◆ Your task ◆
Copy the material from its first line up to and including the line containing "की अनुपस्थिति में", replacing "परिवार" with "कुटुंब" and leaving everything else unchanged.
=== Section Start ===
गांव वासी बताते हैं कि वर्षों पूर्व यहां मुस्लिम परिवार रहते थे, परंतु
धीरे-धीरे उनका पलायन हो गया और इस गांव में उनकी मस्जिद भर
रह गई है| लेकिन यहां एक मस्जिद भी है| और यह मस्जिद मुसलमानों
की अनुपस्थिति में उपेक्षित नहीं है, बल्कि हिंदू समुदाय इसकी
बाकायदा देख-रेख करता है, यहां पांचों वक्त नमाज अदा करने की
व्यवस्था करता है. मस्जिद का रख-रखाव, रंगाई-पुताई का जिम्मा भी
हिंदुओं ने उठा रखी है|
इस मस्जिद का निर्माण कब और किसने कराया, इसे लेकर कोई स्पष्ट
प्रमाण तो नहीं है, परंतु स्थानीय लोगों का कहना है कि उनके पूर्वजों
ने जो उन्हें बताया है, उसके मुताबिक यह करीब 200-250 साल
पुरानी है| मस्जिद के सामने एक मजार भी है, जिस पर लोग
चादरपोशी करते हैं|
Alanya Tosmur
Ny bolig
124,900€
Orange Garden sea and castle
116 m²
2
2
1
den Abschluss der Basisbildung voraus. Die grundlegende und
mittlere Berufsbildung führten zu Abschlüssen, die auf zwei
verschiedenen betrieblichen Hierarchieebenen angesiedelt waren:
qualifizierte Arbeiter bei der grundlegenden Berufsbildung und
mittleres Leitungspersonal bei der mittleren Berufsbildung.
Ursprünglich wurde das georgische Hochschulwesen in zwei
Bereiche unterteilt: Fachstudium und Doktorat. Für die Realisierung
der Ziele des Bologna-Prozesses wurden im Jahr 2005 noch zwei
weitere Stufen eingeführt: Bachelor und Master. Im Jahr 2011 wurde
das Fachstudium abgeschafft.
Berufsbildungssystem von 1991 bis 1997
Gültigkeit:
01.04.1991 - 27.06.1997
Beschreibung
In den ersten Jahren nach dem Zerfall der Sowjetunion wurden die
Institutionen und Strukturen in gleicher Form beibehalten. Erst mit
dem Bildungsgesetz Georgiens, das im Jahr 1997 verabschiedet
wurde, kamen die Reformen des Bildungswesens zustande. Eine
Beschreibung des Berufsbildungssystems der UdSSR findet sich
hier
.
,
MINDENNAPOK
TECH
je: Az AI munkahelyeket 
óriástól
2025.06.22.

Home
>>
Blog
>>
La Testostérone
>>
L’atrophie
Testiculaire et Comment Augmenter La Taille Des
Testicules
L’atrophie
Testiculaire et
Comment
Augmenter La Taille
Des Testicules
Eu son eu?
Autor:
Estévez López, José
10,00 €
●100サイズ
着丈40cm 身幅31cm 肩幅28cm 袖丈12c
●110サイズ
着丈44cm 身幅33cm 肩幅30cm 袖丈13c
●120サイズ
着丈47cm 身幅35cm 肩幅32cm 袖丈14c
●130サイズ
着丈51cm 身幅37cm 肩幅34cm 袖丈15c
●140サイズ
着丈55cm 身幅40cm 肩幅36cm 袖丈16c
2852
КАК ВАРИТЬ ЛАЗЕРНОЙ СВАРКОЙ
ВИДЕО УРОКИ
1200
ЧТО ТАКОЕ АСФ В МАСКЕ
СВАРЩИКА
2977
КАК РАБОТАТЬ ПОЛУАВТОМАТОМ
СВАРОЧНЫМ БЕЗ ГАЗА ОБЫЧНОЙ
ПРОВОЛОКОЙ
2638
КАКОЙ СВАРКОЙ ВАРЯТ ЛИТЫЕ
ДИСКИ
=== Section End ===
◆ Answer ◆
गांव वासी बताते हैं कि वर्षों पूर्व यहां मुस्लिम कुटुंब रहते थे, परंतु
धीरे-धीरे उनका पलायन हो गया और इस गांव में उनकी मस्जिद भर
रह गई है| लेकिन यहां एक मस्जिद भी है| और यह मस्जिद मुसलमानों
की अनुपस्थिति में उपेक्षित नहीं है, बल्कि हिंदू समुदाय इसकी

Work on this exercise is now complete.